READING PASSAGE -
★ ★ ★

Group Personal Training: What it is and why it's valuable
Group training essentially consists of small groups of three to fifteen people who receive specialized and focused training. Its biggest appeal, aside from the localized attention it offers, is that it offers specialized personal training (albeit in a group setting), and is less costly than a personal trainer.
So why should you implement a group training program? For starters, group personal training is a great way to motivate clients and encourage results, as being in a group often evokes competition which translated into motivation. This can be extremely helpful when trying to generate more revenue, as the more engaged and motivated your clients are, the more time they will spend at your facility.
Group training also offers your club and trainers the opportunity to reach more people and grow your business.
People like being in groups; it is in our nature as humans. Offering your members, or non-members, the opportunity to train in a group can create a non-intimidating and social environment, while still providing specialized and valuable training. Finally, another reason for building a group personal training program into your club is to create a revenue stream for trainers so that they can increase their longevity at your club.
Who Will This Program Appeal To?

★ ★ ★

GIVEN INFORMATION -

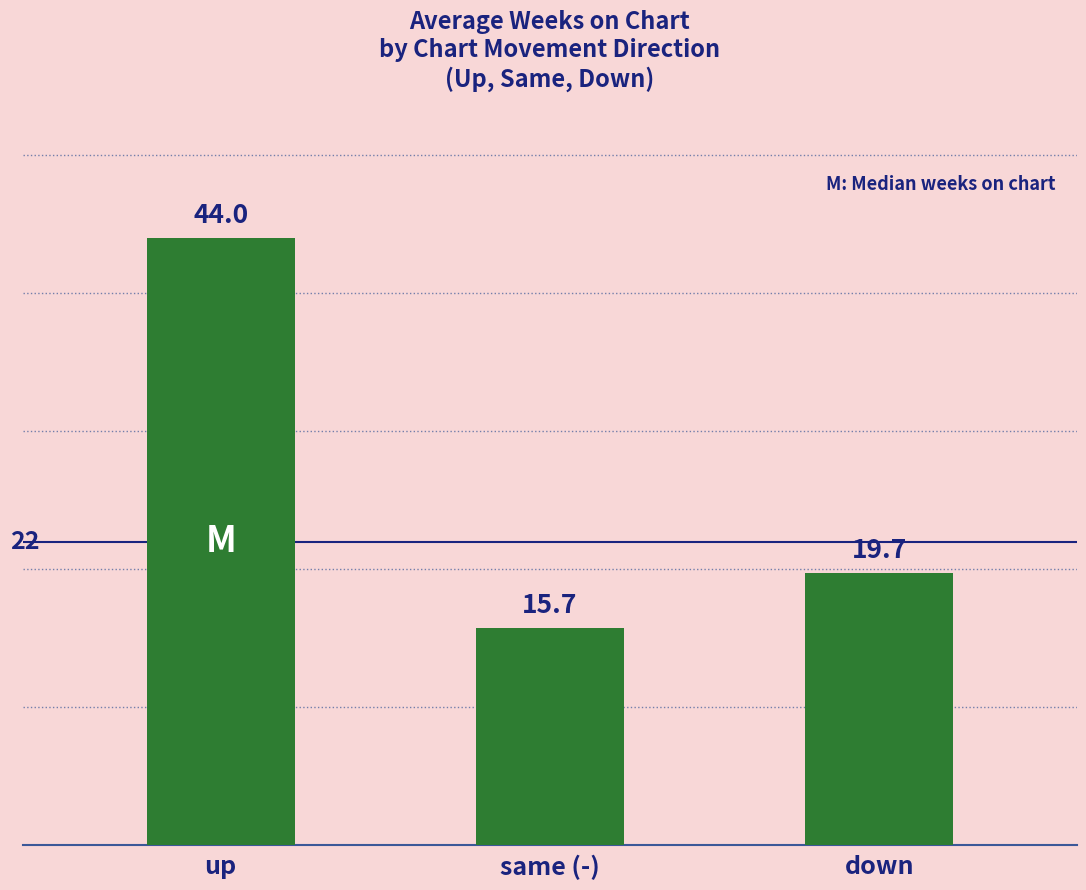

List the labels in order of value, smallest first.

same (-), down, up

★ ★ ★

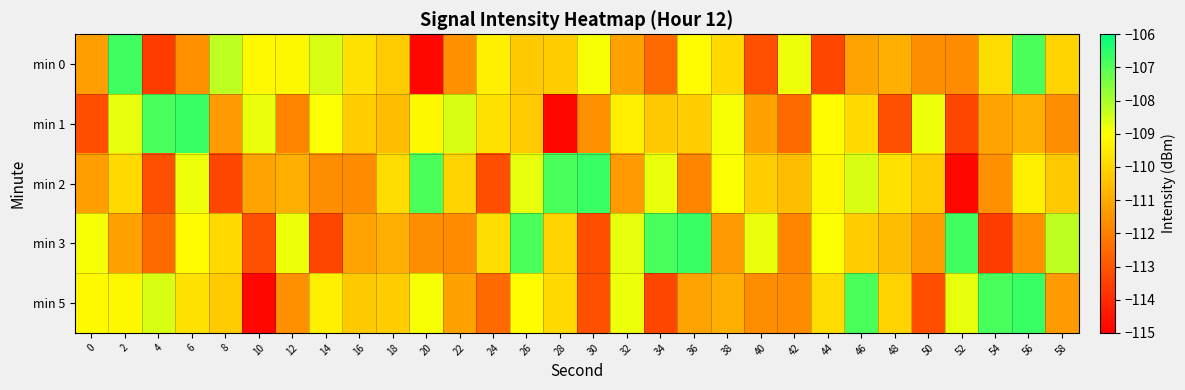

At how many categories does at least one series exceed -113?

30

★ ★ ★

COMPLETE THE FOLLOWING -
1. According to the group personal training text, how many people make up a training group?
2. Continue the text on group personal training from its last heading, "Who Will This Program Appeal To?"
The listing has nothing to do with what comes next.

YOUR RESPONSES -
1. Three to fifteen people.

2.
Group personal training offers great training for the fraction of the price of an individual trainer. As such, it will appeal to members who cannot routinely afford a trainer in a one-on-one setting.
Specialized training in a group setting will appeal to people who need social motivation to make changes in their lifestyles, as well as those people who generally require more guidance than can be found in group fitness (larger groups of fifty to sixty people).
In addition to this, a group training program can be used to appeal to new prospects as part of an introductory fitness package.
Characteristics of a Successful Group Training Program
With a group training program, you are selling the experience in addition to the training. Make sure that you provide unique and challenging equipment that is used specifically for group training. Some types of unique equipment include speed and ability tools, stability tools, self-myofascial release tools and Olympic lifting equipment.
Your trainers should be certified and preferably possess college degrees in a health and wellness field. They should be organized and demonstrate preparedness. You should seek to hire people who are energetic and inspiring, so as to motivate and provide great service to your clients. In a group setting, attention to detail is of great importance; you want to make your clients feel as if the trainers care about their wellness and results.
Having a particular space reserved for group personal training is extremely important for providing the best possible experience for your clients. Include specialized equipment in this space and allow access with trainers only. Having a dedicated space will create an exclusive and special environment for your clients.
Differentiate Group Personal Training Programs from Group Fitness
Generally, group fitness caters to very large groups of people, whereas group training is rather limited in numbers. In this regard, group training allows for the implementation of more creative exercise programs.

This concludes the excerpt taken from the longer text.